Comment parler à un alien? Encore faut-il qu’il veuille nous parler!

Comment parler à un alien? Encore faut-il qu’il veuille nous parler!

 

Par Alina Orza

 

« Sommes-nous seuls dans l’univers? »

 

Cette question préoccupe l’humanité depuis toujours (oui, oui, on a ici un cas rare de sujet amené très sérieux malgré son immense généralité!) Même si la question dépasse la littérature de science-fiction, c’est grâce à ce genre que certaines des réponses les plus exigeantes ont été formulées, en particulier depuis l’Âge d’or du genre, qui en a fait un de ses principaux enjeux. En effet, depuis les années 1930-1940, d’innombrables œuvres ont porté sur l’existence de vies extraterrestres et des interactions que les aliens pourraient entretenir avec la race humaine.

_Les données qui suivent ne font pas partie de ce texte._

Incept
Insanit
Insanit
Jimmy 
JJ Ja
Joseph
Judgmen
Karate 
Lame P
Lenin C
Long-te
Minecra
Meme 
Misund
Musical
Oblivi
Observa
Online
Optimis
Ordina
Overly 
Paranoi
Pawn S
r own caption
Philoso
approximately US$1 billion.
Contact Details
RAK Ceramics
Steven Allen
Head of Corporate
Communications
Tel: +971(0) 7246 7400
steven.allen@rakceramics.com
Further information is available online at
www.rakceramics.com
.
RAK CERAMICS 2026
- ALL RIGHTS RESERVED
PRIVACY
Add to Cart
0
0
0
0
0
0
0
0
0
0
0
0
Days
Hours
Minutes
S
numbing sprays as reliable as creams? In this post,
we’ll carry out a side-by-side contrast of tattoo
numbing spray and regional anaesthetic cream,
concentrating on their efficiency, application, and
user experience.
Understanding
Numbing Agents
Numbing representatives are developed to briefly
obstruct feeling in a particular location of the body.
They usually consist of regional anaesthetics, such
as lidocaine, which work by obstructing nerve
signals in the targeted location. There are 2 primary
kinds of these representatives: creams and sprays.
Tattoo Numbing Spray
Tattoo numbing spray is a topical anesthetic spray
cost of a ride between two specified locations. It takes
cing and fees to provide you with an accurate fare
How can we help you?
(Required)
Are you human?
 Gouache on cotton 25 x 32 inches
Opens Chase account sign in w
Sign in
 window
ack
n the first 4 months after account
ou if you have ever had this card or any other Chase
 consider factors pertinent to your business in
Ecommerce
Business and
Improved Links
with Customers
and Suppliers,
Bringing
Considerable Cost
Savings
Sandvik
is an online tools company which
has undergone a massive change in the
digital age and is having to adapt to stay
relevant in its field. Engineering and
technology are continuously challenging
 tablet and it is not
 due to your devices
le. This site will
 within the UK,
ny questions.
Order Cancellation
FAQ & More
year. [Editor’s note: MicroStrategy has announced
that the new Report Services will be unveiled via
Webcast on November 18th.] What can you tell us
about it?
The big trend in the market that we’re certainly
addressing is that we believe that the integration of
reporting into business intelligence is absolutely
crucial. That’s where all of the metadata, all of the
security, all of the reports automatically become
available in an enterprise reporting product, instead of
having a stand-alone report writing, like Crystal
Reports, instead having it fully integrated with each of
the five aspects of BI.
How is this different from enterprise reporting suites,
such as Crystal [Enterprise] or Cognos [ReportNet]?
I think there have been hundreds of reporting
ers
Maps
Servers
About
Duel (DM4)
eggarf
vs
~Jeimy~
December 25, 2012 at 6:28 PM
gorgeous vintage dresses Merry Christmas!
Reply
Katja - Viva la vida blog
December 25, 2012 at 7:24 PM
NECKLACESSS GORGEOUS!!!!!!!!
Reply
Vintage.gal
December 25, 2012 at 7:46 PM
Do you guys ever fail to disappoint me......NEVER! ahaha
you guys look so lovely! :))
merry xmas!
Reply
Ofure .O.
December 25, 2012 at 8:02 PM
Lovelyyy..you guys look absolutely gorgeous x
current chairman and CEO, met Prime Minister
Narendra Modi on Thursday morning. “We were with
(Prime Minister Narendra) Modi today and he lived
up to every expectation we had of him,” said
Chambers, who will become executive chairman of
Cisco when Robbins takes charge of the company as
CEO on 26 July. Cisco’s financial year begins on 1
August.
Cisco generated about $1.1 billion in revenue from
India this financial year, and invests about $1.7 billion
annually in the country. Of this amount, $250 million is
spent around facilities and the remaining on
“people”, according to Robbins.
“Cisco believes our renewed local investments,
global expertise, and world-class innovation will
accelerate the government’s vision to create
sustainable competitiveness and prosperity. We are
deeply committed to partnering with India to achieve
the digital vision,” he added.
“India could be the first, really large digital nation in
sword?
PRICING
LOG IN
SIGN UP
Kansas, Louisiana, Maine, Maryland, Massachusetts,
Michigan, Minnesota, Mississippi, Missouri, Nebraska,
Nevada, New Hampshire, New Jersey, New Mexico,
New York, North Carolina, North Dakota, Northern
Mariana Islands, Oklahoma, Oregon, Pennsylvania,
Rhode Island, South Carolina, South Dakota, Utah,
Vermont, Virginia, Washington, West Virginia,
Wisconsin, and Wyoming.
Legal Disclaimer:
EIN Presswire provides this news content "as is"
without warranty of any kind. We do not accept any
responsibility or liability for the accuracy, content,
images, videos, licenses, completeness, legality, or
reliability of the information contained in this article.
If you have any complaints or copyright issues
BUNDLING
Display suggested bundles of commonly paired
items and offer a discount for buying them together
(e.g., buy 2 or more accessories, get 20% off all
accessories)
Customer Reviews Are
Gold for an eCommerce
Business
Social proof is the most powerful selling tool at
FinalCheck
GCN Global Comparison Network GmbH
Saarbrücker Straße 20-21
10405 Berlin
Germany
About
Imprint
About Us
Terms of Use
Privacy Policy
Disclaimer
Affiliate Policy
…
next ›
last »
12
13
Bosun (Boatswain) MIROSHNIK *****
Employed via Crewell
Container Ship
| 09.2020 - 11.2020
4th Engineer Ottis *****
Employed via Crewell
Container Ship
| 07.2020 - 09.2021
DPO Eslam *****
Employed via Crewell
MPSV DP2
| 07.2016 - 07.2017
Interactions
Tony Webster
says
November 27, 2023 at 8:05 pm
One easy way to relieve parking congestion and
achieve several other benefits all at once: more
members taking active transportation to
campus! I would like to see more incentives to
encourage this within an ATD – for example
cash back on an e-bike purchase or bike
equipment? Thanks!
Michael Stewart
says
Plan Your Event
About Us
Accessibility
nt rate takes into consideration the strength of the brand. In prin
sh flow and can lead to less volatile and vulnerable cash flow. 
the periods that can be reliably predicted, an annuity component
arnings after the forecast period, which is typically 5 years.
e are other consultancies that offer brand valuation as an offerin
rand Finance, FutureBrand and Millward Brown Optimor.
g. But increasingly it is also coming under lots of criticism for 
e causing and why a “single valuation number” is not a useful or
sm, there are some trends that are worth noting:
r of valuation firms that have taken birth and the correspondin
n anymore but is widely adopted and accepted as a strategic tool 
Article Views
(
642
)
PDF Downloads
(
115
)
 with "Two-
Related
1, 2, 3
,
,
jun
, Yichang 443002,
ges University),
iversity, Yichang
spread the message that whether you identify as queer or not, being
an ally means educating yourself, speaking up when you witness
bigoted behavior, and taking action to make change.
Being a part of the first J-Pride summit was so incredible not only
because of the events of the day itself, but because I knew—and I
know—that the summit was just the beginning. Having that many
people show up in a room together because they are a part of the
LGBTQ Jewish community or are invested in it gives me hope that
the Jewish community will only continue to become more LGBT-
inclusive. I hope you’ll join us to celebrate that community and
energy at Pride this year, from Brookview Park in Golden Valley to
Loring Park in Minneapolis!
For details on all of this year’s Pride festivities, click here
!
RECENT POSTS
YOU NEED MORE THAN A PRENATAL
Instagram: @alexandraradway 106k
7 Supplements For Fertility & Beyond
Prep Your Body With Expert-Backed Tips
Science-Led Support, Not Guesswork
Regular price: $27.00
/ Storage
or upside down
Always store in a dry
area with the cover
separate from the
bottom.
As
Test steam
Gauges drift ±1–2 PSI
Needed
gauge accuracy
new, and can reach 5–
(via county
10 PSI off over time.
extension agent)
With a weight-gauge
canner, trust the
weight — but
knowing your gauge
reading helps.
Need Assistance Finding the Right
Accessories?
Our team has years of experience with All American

Pourtant, bien que plusieurs scénarios ont été proposés pour raconter les premiers contacts interespèces, peu d’auteurs (donc de lecteurs?) semblent s’être penchés sur la manière dont les humains communiqueraient avec les aliens. Étant donné la diversité et l’abondance des langues terrestres, quelles seraient les chances que des visiteurs extraterrestres puissent parler une langue qu’il nous serait possible de décoder? J’ai souvent remarqué, en lisant ou regardant des œuvres de SF, que ce problème est réglé « artificiellement », grâce à une technologie suffisamment avancée pour éluder la mécompréhension, lorsque ce n’est pas la race extraterrestre qui réussit, sans aide, à décoder le langage humain avec facilité, tant il est « simpliste » par rapport au sien. Toutefois, une branche particulière de la science-fiction a fait de la barrière linguistique son thème de prédilection, et ces œuvres explorent les possibilités qui en découlent avec finesse. Les théoriques linguistiques y servent de bases scientifiques pour proposer des fictions anticipatives centrées sur la communication, sur la langue et ses usages. Il s’agit de la « linguistique-fiction », comme l’identifie le linguiste Frédéric Landragin dans sa collection d’essais Comment parler à un alien? Langage et linguistique dans la science-fiction, parue chez Le Bélial’ en octobre 2018.